Los indeseable colores del ayer

Superado en su mayor parte el estado de alarma rojo, el coronavirus impondrá el luto. Después vendrán los hombres de negro y así, como sin querer, pero dejando que campen a sus anchas los extremos, las antiguas banderas de la C.N.T. y de la Falange volverán de rojo y negro. Unos acusarán a los otros de ricos, fachas, aristócratas reaccionarios o golpistas, y los otros a los unos de revolucionarios, comunistas, anarquistas o terroristas, y así seguiremos instalados en el odio en vez de salir de las trincheras, en vez de romper con el marco de la imposición de las muy escasas mayorías sobre esas minorías que pesan casi lo mismo y se cambian con el tiempo, en vez de llegar, por fin, a un pacto nacional, a una verdadera y duradera reconciliación en torno a una ley suprema con su bandera y su himno, y en torno a un gobierno posible que por un tiempo nos ponga de acuerdo, un gobierno en el que todos demos muestras de tolerancia y respeto por el orden democrático y aceptemos que es posible dialogar y acordar con el contrario para así poder salir del hoyo.
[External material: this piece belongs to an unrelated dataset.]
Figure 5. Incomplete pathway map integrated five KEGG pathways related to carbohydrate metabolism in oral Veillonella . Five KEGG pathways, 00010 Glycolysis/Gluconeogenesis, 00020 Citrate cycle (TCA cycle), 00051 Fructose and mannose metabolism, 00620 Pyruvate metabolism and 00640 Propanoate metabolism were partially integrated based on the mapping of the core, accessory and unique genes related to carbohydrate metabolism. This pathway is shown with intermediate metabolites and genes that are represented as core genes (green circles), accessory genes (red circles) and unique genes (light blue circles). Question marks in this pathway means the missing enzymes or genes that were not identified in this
La gente civilizada de la culta y vieja Europa y la de los democráticos países anglosajones contempla sorprendida lo que está pasando aquí en este sur violento, capaz de seguir manchándose con la sangre del hermano o del vecino. Seguimos siendo el lugar que tanto dolía a Unamuno en donde no hay fuerza capaz de juntar a esos dos polos. Las izquierdas y derechas, que se enfrentaron en la guerra civil, siguen repeliéndose. En este país se ha sembrado el odio hasta tal punto que no se puede hablar de política con la familia ni con los amigos que piensan distinto. Hoy en día a cada cual se le pone una etiqueta ideológica que lo marca más allá de su verdadero pensamiento. Los partidos políticos pretenden uniformarnos. Al contrario se le acusa de dar forma real a una caricatura maniquea. No queremos aceptar la razón y la verdad del adversario. Esto es tan sólo una farsa. Superamos el franquismo sin el trauma de un cursillo necesario para ver a que te obliga la deseada libertad. Con demasiada frecuencia olvidamos que la soberanía es la base del sistema, y eso implica que el acuerdo original de la Constitución debe de renovarse para abordar con el respaldo mayor posible la política común de cada día. Alguien debería decir que siempre es mejor la ley que vota el ochenta por ciento que la que vota el cincuenta, que las leyes duraderas nos sirven mejor a todos que las que cambian cada cuatro años. La unidad que se desprende del "todos" de la soberanía no debe de confundirse con la unanimidad totalitaria de los fascistas y de los comunistas. La unidad permite la discrepancia pero fomenta el diálogo, la colaboración y el aprecio por los otros. Tachemos el excluyente "no" de nuestras papeletas de votación. Trabajemos en común. Ya es hora de pactar o, al menos, de intentarlo. En vez de explorar los caminos de la intolerancia, remarquemos las cosas que nos unen. Hablemos de lo que es España, excitemos el orgullo de ser españoles, expliquemos nuestra historia en las escuelas y ataquemos la desfiguración interesada de los nacionalistas excluyentes y de los marxistas doctrinarios. El juego de los extremismos lleva siempre a lo peor.